Commercial vat dyeing is usually carried out in an aqueous alkaline bath in which the reduced form of the dye, the so-called leuco form, is dissolved. Fibers in the form of fabric, or warp yarns, are passed through the bath with a residence time such as to permit the fibers to absorb the desired amount of leuco dye. The fibers are then removed from the bath and exposed to air which oxidizes the dye to the insoluble form. Because leuco indigo, unlike most other vat dyes, has only limited affinity for cellulose, dyeing is especially difficult. In order to obtain adequate depth of shade, corresponding, for example, to 1.6 wt. % fixed indigo, it is trade practice to pass the fibers through a train of four to six dip vats containing bath liquor comprising leuco indigo, sodium hydrosulfite reductant and sodium hydroxide. Following each dip, the fibers are squeezed between rolls, thus reducing the bath liquor pickup to about 65% on the weight of the fiber. Thereafter, the fibers are carried over rolls in the open air, called a greening passage, a process also known as "skying," where the leuco indigo is oxidized to the insoluble form thus fixing it in the fibers. The residence time of the fibers in and the temperature of the dip vats are selected to allow soluble leuco indigo to penetrate the fibers yet not reconvert substantial amounts of indigo already fixed to the soluble leuco form. Typically ambient temperature and temperatures as high as 35.degree. C. are employed. A dip bath residence time of 60 seconds is typical. On leaving the dyeing train, the fibers are scoured and dried.

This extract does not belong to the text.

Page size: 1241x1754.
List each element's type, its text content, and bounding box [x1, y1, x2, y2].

Oxidation in the dip baths of the vat dye liquor, which, of course, is undesirable, is troublesome in all vat dyeing but is particularly so in indigo dyeing. Oxidation occurs where the liquor contacts the air for example at the horizontal air-liquor interface, and especially in the region of the squeeze rolls where multiple interfaces are generated exposing large areas of liquor to the air through draining of expressed liquor and splashing.

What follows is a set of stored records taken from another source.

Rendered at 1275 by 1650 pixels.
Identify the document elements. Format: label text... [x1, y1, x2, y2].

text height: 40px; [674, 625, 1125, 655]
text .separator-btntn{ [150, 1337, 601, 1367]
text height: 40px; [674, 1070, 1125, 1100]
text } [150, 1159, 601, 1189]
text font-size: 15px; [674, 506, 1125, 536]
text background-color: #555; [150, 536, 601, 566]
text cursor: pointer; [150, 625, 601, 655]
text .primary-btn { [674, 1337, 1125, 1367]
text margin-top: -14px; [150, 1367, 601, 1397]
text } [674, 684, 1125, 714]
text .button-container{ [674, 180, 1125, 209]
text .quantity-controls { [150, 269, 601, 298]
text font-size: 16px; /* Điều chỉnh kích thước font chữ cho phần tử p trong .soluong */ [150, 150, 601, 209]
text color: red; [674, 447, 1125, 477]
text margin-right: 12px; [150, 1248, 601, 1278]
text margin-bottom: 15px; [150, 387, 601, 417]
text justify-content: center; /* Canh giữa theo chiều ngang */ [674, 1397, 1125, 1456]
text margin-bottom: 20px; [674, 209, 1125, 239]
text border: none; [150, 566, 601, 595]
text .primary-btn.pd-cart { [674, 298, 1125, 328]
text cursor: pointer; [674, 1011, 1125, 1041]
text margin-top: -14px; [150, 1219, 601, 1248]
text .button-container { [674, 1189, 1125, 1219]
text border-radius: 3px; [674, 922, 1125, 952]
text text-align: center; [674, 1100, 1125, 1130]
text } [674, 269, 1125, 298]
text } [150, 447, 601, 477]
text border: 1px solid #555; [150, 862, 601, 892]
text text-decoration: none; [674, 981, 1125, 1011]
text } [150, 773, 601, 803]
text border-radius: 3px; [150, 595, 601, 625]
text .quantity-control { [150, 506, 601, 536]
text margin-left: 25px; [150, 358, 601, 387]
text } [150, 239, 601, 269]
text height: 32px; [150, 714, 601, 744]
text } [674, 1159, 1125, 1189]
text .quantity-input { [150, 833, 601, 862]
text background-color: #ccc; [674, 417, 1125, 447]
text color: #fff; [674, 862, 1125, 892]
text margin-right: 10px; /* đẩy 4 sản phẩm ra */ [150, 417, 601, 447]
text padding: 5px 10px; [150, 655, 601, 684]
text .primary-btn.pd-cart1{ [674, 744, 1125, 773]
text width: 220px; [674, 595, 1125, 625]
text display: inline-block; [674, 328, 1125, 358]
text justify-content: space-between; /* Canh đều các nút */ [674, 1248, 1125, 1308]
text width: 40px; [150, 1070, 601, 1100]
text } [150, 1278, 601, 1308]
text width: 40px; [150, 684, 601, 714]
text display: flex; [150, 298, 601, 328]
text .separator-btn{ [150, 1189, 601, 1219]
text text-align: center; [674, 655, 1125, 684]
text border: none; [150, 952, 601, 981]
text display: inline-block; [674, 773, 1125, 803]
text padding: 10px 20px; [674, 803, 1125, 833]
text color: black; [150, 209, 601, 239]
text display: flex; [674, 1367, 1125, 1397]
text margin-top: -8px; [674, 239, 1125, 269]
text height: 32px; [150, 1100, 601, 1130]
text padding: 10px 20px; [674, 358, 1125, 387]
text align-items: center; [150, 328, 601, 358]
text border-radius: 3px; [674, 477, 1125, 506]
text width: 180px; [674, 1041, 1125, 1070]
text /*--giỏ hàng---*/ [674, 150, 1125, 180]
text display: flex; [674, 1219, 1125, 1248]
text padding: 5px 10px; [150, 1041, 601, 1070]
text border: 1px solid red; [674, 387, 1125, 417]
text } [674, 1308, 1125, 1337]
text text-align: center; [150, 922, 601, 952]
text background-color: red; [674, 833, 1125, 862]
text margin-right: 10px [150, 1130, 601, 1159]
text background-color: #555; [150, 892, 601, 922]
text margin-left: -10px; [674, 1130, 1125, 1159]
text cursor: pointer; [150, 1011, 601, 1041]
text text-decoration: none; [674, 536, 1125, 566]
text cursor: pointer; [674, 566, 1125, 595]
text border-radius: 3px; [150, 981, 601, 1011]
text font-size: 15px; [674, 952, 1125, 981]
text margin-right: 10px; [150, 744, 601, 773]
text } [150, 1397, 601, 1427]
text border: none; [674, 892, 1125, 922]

This unwanted oxidation results in significant loss of expensive sodium hydrosulfite and sodium hydroxide and the formation of troublesome floating scum of reoxidized insoluable dye which often cause spotting and uneven dyeing.

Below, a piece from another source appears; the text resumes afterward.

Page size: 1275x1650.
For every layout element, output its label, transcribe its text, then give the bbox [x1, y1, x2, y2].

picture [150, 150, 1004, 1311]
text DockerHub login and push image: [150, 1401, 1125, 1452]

It has long been recognized that substitution of an inert gas for oxygen-containing air contacting the indigo dyebath would avoid the above problem. Already in 1838 Woodcroft suggested in U.S. Pat. No. 678 the use of air from which the oxygen has been depleted by contacting with sulfuret of lime. It was suggested to print cotton fabric with leuco indigo in a chamber containing air from which the oxygen has been removed in the above manner. An operator inside the chamber was to be provided with an enclosing impervious suit fitted with hoses for providing breathing air from outside the chamber. The system has not been adopted in the trade.